D'après l'extrait sur Mme de Duras, quel ouvrage de Mme de Staël introduisait déjà la dimension historique dans l'analyse des comportements sociaux ?

Extrait fourni:
____________

Le rapport entre individu et société a été d’emblée au centre
de la réflexion des moralistes de l’époque classique, et tous les
grands écrivains du XVIII e siècle avaient fait des enjeux de la
sociabilité l’une des constantes de leur enquête sur l’homme. Tout
en s’insérant, culturellement et stylistiquement, dans cette
tradition, Mme de Duras en modifiait la perspective en
introduisant dans son analyse des comportements sociaux –
comme avant elle Mme de Staël dans De l’Allemagne – la
dimension historique. Pour les moralistes classiques, l’homme et
la société répondaient à des lois immuables, et pour les
représentants des Lumières l’idée même de progrès s’inscrivait
dans la continuité ; mais c’est justement cette continuité que la
Révolution française voulait interrompre, en érigeant en mot
d’ordre la rupture avec le passé. Pour Mme de Duras, qui avait été
le témoin de la disparition du monde ancien et qui avait espéré le
voir renaître sur de nouvelles bases, Ourika était l’occasion de
montrer dans quelle mesure ce bouleversement historique avait
entamé les préjugés d’une société vieillie.

____________

Exercices d'interprétation de graphiques:
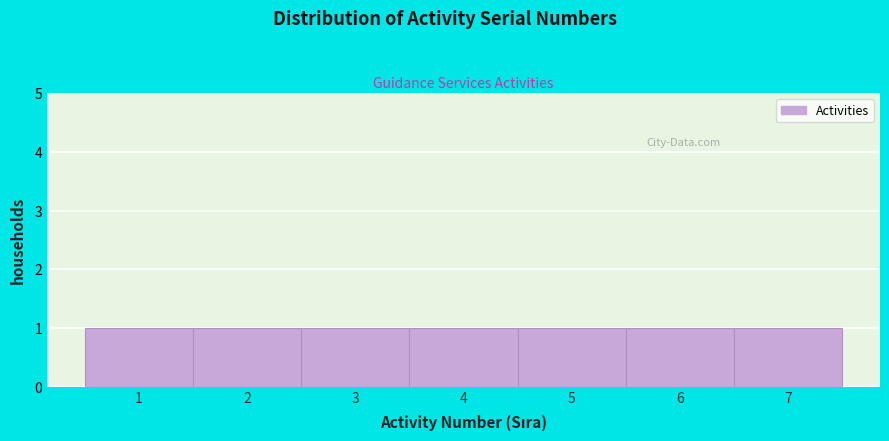

Reading left to right, list every bar in this chart as the range it spans on the x-axis followed by its height. The values are not printed on the chart, so give them approximately, as read against the axis.

0.5 to 1.5: 1
1.5 to 2.5: 1
2.5 to 3.5: 1
3.5 to 4.5: 1
4.5 to 5.5: 1
5.5 to 6.5: 1
6.5 to 7.5: 1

____________

Solution ci-dessous:
De l'Allemagne.